═════ Document segment ═════
J.C. Watts speaks out
on Lott controversy

By WND Staff

Editor’s note: Rep. J. C. Watts, R-Okla., is leaving the U.S. House of Representatives after four terms. First a star quarterback at the University of Oklahoma (from which he earned a degree in journalism), Watts would eventually take to the gridiron professionally in the Canadian Football League. In 1994, he became the first black Republican elected to Congress from a Southern state since Reconstruction. Four years later, Watts’ political ascent would culminate in his election, by his peers, to a prestigious leadership role in the House as Republican conference chairman. An ordained Baptist minister and father of six, Watts just released his autobiography, “What Color is a Conservative?” – a revealing look at his accomplishments, his political career and his beliefs.

Along with his impending departure from the House and the publication of his book, Watts also is garnering attention as the media seek his unique perspective on the recent firestorm surrounding Sen. Trent Lott’s controversial comments at a birthday celebration for retiring Sen. Strom Thurmond.

At about the same time on Thursday that President George W. Bush was unleashing his harshest criticism of Lott to date, Watts discussed his own views on the senator’s remarks with newsman Jim Bennett.

Q: You state in “What Color is a Conservative?” that you were once asked in an online chat how you could be in the same party with someone like Strom Thurmond. How did you respond?
═════ Provided data ═════
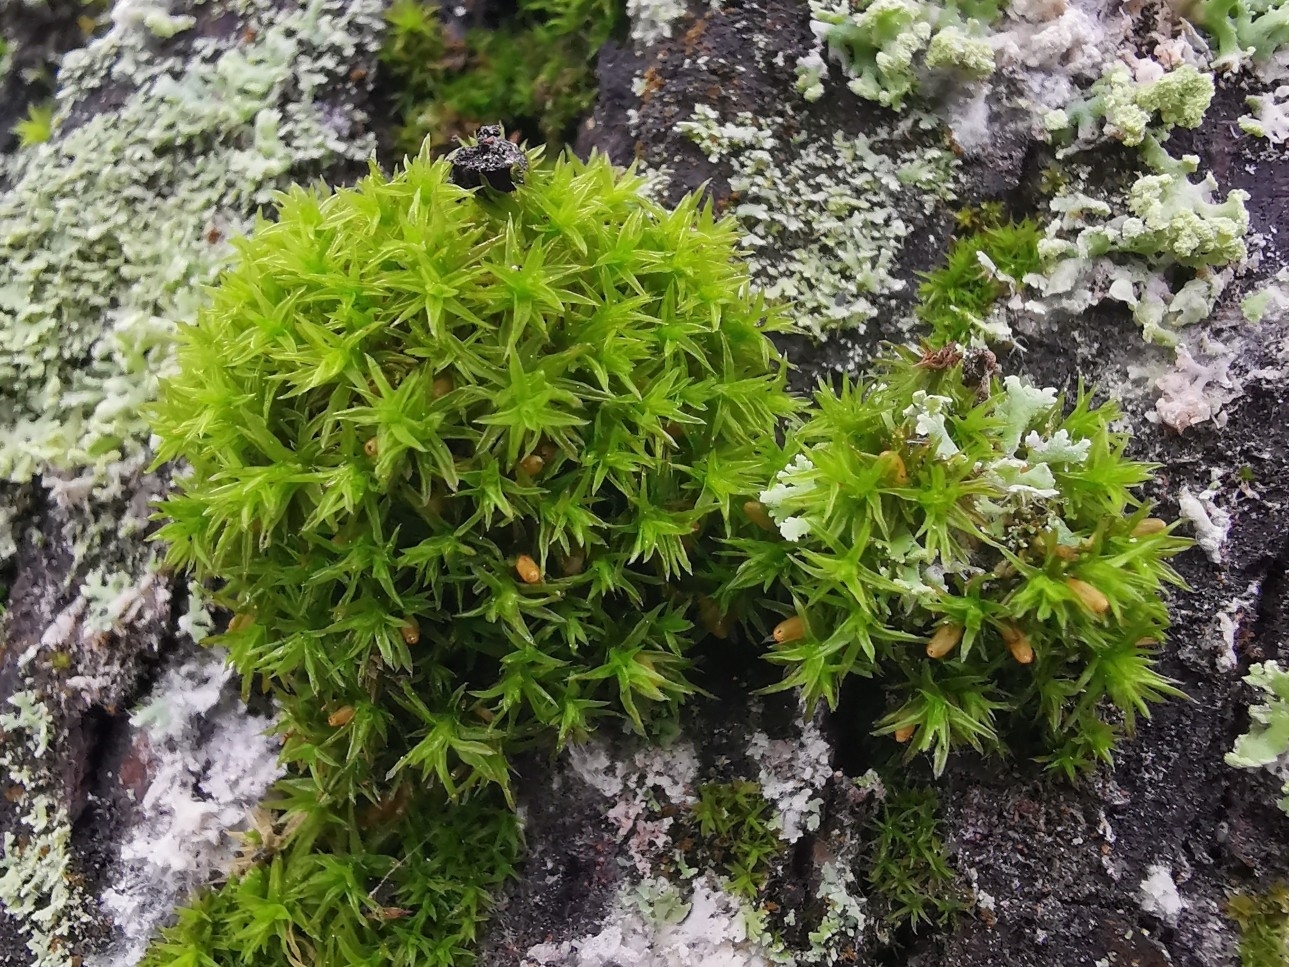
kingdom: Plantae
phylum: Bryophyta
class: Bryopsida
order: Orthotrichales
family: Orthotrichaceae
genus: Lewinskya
═════
Written problem
Print the passage of the J.C. Watts article above that begins with the words "At about the" and ends with the words "did you respond?".

Solved problem
At about the same time on Thursday that President George W. Bush was unleashing his harshest criticism of Lott to date, Watts discussed his own views on the senator’s remarks with newsman Jim Bennett.

Q: You state in “What Color is a Conservative?” that you were once asked in an online chat how you could be in the same party with someone like Strom Thurmond. How did you respond?